Please let me know your thoughts before I cry - well too late for that!


----------



## GSDAlphaMom (Jul 20, 2010)

Well it is late but it can still happen but love him either way!  At his age I would think he's going to need help to get them up. Any time I have a pup that has ears still down at 5 months I start using forms.

Did you use ear froms and surgical glue before? You are correct 1 week is not long enough. If they start to come loose toward the end of a week, just reglue rather than letting them come out. Also get some Solid Gold Seameal, I hear it is helpful as well.


----------



## jeasy02 (Dec 9, 2010)

OH yes I am going to love him regardless, but being my first dog, it is kind of hard not to look at him differently when everyone else GSD has their ears perked up. I was reading different sites and everyone said to use Tear Mender so that is what I used before. What happened is that the glue got so thick on the hair that it was not even hair anymore, it was glue sticking on glue, which after while it would just come apart even after the first day. It is funny because even a couple of times last week when he was running and playing both ears would be up and perked, but for the most part, they were sideways. 

I figure since their parents and their entire pedigree's ears were up, then his should - with a little bit of help of course. Today I am going to buy the material for the tape and really tape it on there so he won't be able to scratch it off and leave it for about 2 - 4 weeks. If after by then it does not stay erect, I will try one more time and if after by then, I figure I will accept him for who he is.
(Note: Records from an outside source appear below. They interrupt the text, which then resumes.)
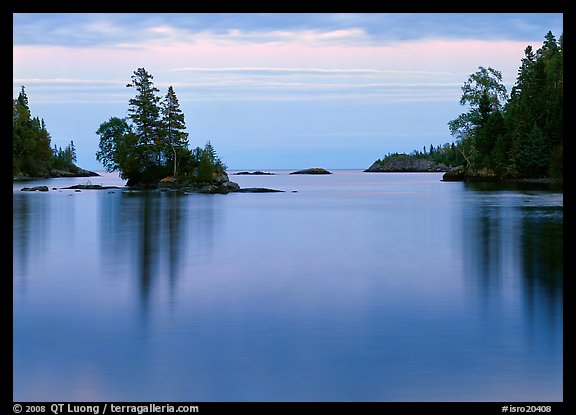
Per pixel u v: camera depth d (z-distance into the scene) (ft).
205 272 83.35
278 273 82.74
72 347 48.78
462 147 466.70
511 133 418.31
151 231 136.46
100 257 96.89
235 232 135.33
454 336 51.06
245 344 49.34
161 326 54.75
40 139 620.90
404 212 192.24
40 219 163.94
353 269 85.76
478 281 75.15
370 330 53.06
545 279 75.82
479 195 280.10
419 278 77.97
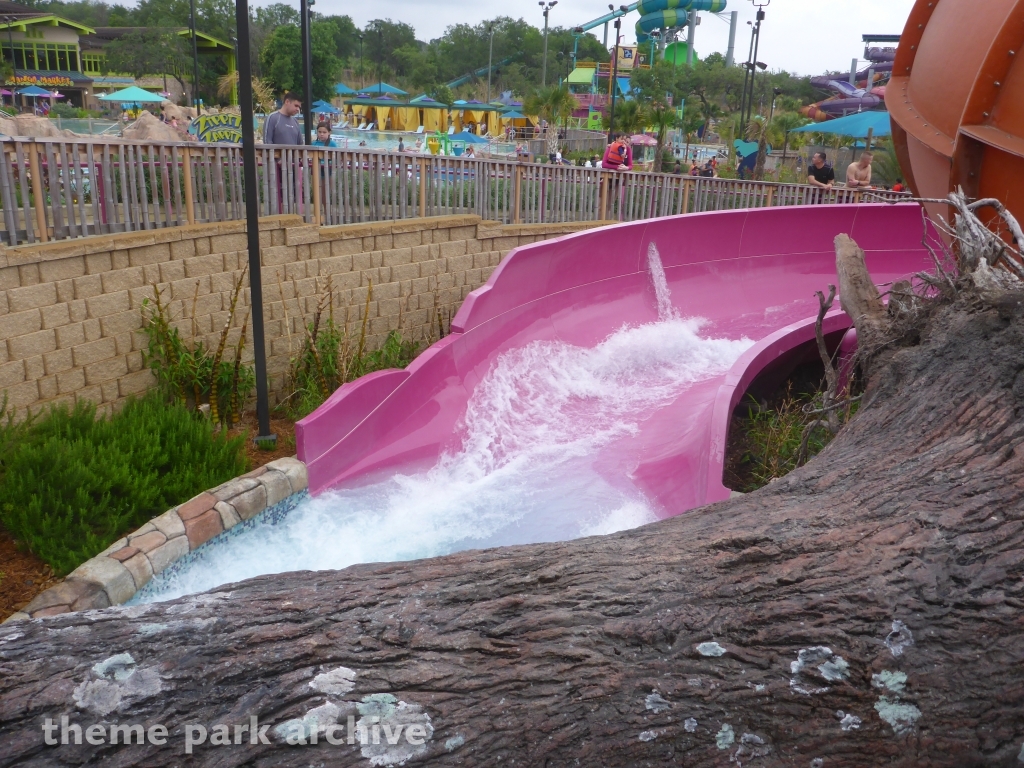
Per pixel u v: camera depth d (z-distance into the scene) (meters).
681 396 9.32
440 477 7.50
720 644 2.33
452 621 2.36
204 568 5.88
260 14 79.81
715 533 2.81
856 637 2.34
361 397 7.36
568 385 9.39
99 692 2.01
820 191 15.79
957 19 8.66
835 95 75.62
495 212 12.12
But I am sure it will work this time with a little bit more dedication!

Thank you and I will also try the Solid Gold Seameal


----------



## tupacolypse (Dec 12, 2010)

i had the same problem. glue would come apart and take hair with it... tape would slide right off... so im just gonna except what ever happens i guess. i know one case where the ears stood up around 18 months


----------



## Emoore (Oct 9, 2002)

jeasy02 said:


> OH yes I am going to love him regardless, but being my first dog, it is kind of hard not to look at him differently when everyone else GSD has their ears perked up.


Not everyone!











I :wub: floppy/unusual ears!


----------



## ZebsMommy (Dec 4, 2010)

Emoore said:


> Not everyone!
> 
> 
> 
> ...


Emoore your pup is adorable! It's like a permanent puppy stage ears! I LOVE it! I sometimes wish Zeb's were still floppy, it was so cute. Don't get me wrong, I love the up ears, I just think it's so cute!


----------



## rcase (Jul 7, 2010)

Your story about the 8-month-old GSD is just about exactly the same as mine. In fact, I sat down to ask what has happened to my GSD who, after 8 months, now has one ear up and one ear down. I didn't tape because just as I was about to tape they would go up. I called the breeder and she gave me the same story that you got. "That's really strange because all of the other pups' ears went up early." Then, as I let out a few details about diet and the method I used to eventually tape the ears I heard the whole business about how it was my fault!! I am trying the breathe-right strips now, but it doesn't seem to be going anywhere. I asked the vet if anything could be done, and she got a little frustrated with me. Anyway, I know how you feel. I have my fingers crossed for your GSD and, well, mine too.


----------